The man turned to face Mary, only the man was actually a teen boy with full cheeks and acne spotting his forehead. He looked at her with bugged-out eyes, and her anger dissipated. “I’m so sorry,” she said, but the teen had already taken off farther down the staircase.
She slowly recognized the presence of others around her, who only spared her a glance, but she was mortified by her outsized reaction.
“You all right?” Ruben asked her. He had a tender hold on her elbow.
She nodded. “I shouldn’t have gone off like that.”
“Nah, you’re fine. It was a good life lesson for the kid,” he said. “The wording and tone might need to be reworked for a Sesame Street script, though.”
A tension eased in Mary’s chest as she met Ruben’s facetiousness with a reluctant smile.
At this point, the alarm had become ordinary, and the journey felt like it might never end.
Sure, the numbers on the walls marking the floors were decreasing, but still there were countless stairs and landings and growing uncertainty.
So when the alarm just stopped, it was realized in a wave.
Everyone stilled, looked around, then at once began asking the same questions.
Is it over? Can we go back to our rooms?
For some guests, the answer was yes, and they exited the stairwell using the door on the closest landing, but for others, like Mary and Ruben, they continued toward the lobby because the alarm had gone on for too long for their anxiety to be so easily allayed.
The lobby was almost as full as it had been on the first day of the blizzard, with the hotel manager on top of the front desk and megaphone in hand.
“We are deeply sorry for the confusion and panic,” the manager said. “There is no danger. An alarm was falsely tripped. Please return to your rooms. I repeat, you are safe. Return to your rooms.”
The gathered crowd loudly grumbled, but it was the best way things could’ve ended.
As they stood waiting for their turn on the elevator, Mary and Ruben spotted the Arizona couple as they marched to the stairwell door on the ground level.

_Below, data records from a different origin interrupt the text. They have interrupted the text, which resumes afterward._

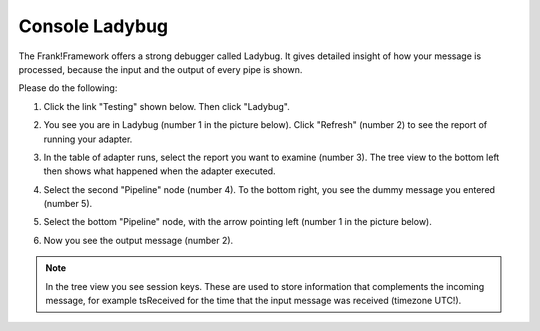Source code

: .. _gettingStartedLadyBug:

Console Ladybug
===============

The Frank!Framework offers a strong debugger called Ladybug.
It gives detailed insight of how your message is processed,
because the input and the output of every pipe is shown.

Please do the following:

#. Click the link "Testing" shown below. Then click "Ladybug".

   .. image:: frankConsoleFindTestTools.jpg

#. You see you are in Ladybug (number 1 in the picture below). Click "Refresh" (number 2) to see the report of running your adapter.

   .. image:: ladybugAnnotated.jpg

#. In the table of adapter runs, select the report you want to examine (number 3). The tree view to the bottom left then shows what happened when the adapter executed.
#. Select the second "Pipeline" node (number 4). To the bottom right, you see the dummy message you entered (number 5).
#. Select the bottom "Pipeline" node, with the arrow pointing left (number 1 in the picture below).

   .. image:: ladybugAnnotated2.jpg

#. Now you see the output message (number 2).

.. NOTE::

   In the tree view you see session keys. These are used to
   store information that complements the incoming message, for
   example tsReceived for the time that the input message was
   received (timezone UTC!).
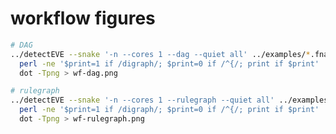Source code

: * workflow figures

#+begin_src sh
# DAG
../detectEVE --snake '-n --cores 1 --dag --quiet all' ../examples/*.fna |
  perl -ne '$print=1 if /digraph/; $print=0 if /^{/; print if $print' |
  dot -Tpng > wf-dag.png

# rulegraph
../detectEVE --snake '-n --cores 1 --rulegraph --quiet all' ../examples/*.fna |
  perl -ne '$print=1 if /digraph/; $print=0 if /^{/; print if $print' |
  dot -Tpng > wf-rulegraph.png
#+end_src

Unlike everyone else, they wore weather-appropriate clothing and were equipped with headlamps and matching tactical backpacks.
Mary and Ruben simultaneously looked at each other and burst into laughter.
“They’re a fun, quirky duo,” she said.
“Oh, a perfect match,” he replied.
With the fog of fear and chaos now completely lifted, Mary realized she and Ruben were holding hands.
When it happened, she didn’t know. But their palms were flush, and their fingers intertwined.
Ruben must’ve realized it, then, too, because his firm grip grew lax.
And Mary slowly, without comment, withdrew her hand from his.